Patent law & lawsuits are just ridiculous today. When Google bought Motorola Mobility, I thought it might lead to some interesting new products. However, the real reason they bought Motorola was so that Apple wouldn't put them next on the shakedown list after Samsung.

Christopher Lynt    
Washington, DC  |  October, 09, 2012 at 10:17 AM

I understand your concerns, but they are nothing new - I have heard similar complaints many time since I first got into the patent system in 1985. There is something you are missing since you didn't seem to mention it. Patents can and do also have the effect of spurring innovation. Perhaps more often than not? If someone has a patent and you want to enter the market, you have to design around that patent, i.e., come up with a better idea and product - innovate. Patents are of limited duration, so the monopoly they grant will end one day. On the other hand, the term of the patent may outlast the life-cycle of the technology involved.
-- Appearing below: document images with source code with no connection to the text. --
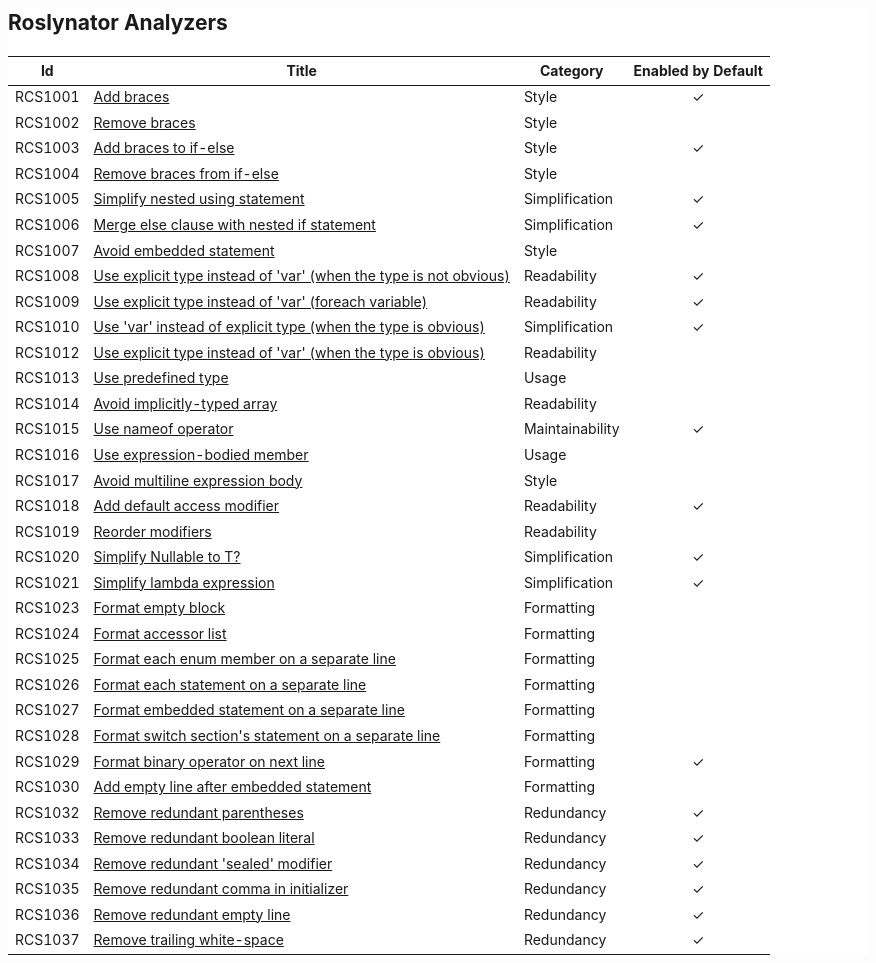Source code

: ## Roslynator Analyzers

| Id  | Title | Category | Enabled by Default |
| --- | ----- | -------- |:------------------:|
| RCS1001 | [Add braces](../../docs/analyzers/RCS1001.md) | Style | &#x2713; |
| RCS1002 | [Remove braces](../../docs/analyzers/RCS1002.md) | Style |  |
| RCS1003 | [Add braces to if-else](../../docs/analyzers/RCS1003.md) | Style | &#x2713; |
| RCS1004 | [Remove braces from if-else](../../docs/analyzers/RCS1004.md) | Style |  |
| RCS1005 | [Simplify nested using statement](../../docs/analyzers/RCS1005.md) | Simplification | &#x2713; |
| RCS1006 | [Merge else clause with nested if statement](../../docs/analyzers/RCS1006.md) | Simplification | &#x2713; |
| RCS1007 | [Avoid embedded statement](../../docs/analyzers/RCS1007.md) | Style |  |
| RCS1008 | [Use explicit type instead of 'var' (when the type is not obvious)](../../docs/analyzers/RCS1008.md) | Readability | &#x2713; |
| RCS1009 | [Use explicit type instead of 'var' (foreach variable)](../../docs/analyzers/RCS1009.md) | Readability | &#x2713; |
| RCS1010 | [Use 'var' instead of explicit type (when the type is obvious)](../../docs/analyzers/RCS1010.md) | Simplification | &#x2713; |
| RCS1012 | [Use explicit type instead of 'var' (when the type is obvious)](../../docs/analyzers/RCS1012.md) | Readability |  |
| RCS1013 | [Use predefined type](../../docs/analyzers/RCS1013.md) | Usage |  |
| RCS1014 | [Avoid implicitly-typed array](../../docs/analyzers/RCS1014.md) | Readability |  |
| RCS1015 | [Use nameof operator](../../docs/analyzers/RCS1015.md) | Maintainability | &#x2713; |
| RCS1016 | [Use expression-bodied member](../../docs/analyzers/RCS1016.md) | Usage |  |
| RCS1017 | [Avoid multiline expression body](../../docs/analyzers/RCS1017.md) | Style |  |
| RCS1018 | [Add default access modifier](../../docs/analyzers/RCS1018.md) | Readability | &#x2713; |
| RCS1019 | [Reorder modifiers](../../docs/analyzers/RCS1019.md) | Readability |  |
| RCS1020 | [Simplify Nullable<T> to T?](../../docs/analyzers/RCS1020.md) | Simplification | &#x2713; |
| RCS1021 | [Simplify lambda expression](../../docs/analyzers/RCS1021.md) | Simplification | &#x2713; |
| RCS1023 | [Format empty block](../../docs/analyzers/RCS1023.md) | Formatting |  |
| RCS1024 | [Format accessor list](../../docs/analyzers/RCS1024.md) | Formatting |  |
| RCS1025 | [Format each enum member on a separate line](../../docs/analyzers/RCS1025.md) | Formatting |  |
| RCS1026 | [Format each statement on a separate line](../../docs/analyzers/RCS1026.md) | Formatting |  |
| RCS1027 | [Format embedded statement on a separate line](../../docs/analyzers/RCS1027.md) | Formatting |  |
| RCS1028 | [Format switch section's statement on a separate line](../../docs/analyzers/RCS1028.md) | Formatting |  |
| RCS1029 | [Format binary operator on next line](../../docs/analyzers/RCS1029.md) | Formatting | &#x2713; |
| RCS1030 | [Add empty line after embedded statement](../../docs/analyzers/RCS1030.md) | Formatting |  |
| RCS1032 | [Remove redundant parentheses](../../docs/analyzers/RCS1032.md) | Redundancy | &#x2713; |
| RCS1033 | [Remove redundant boolean literal](../../docs/analyzers/RCS1033.md) | Redundancy | &#x2713; |
| RCS1034 | [Remove redundant 'sealed' modifier](../../docs/analyzers/RCS1034.md) | Redundancy | &#x2713; |
| RCS1035 | [Remove redundant comma in initializer](../../docs/analyzers/RCS1035.md) | Redundancy | &#x2713; |
| RCS1036 | [Remove redundant empty line](../../docs/analyzers/RCS1036.md) | Redundancy | &#x2713; |
| RCS1037 | [Remove trailing white-space](../../docs/analyzers/RCS1037.md) | Redundancy | &#x2713; |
The drafters of the US Constitution saw fit to include patent protection, leaving implementation up to Congress, and enforcement in the Courts. They recognized that with no patent protection, few companies would invest their time and money in innovation knowing that a competitor could 'steal' their ideas with impunity. How would they recoup their R&D investments? Finding the right balance is difficult. Imposing a cap on damages might limit some of the litigation, but it could also deny patent owners just compensation and encourage infringers. A more limited patent term could deny patent owners a chance to recoup their investments. Over the history of the US Patent system it has been tweaked many times. What changes would you suggest to deal with the perceived problem, and what will the consequences of those changes be? Commentary is one thing, but finding the answer is quite another.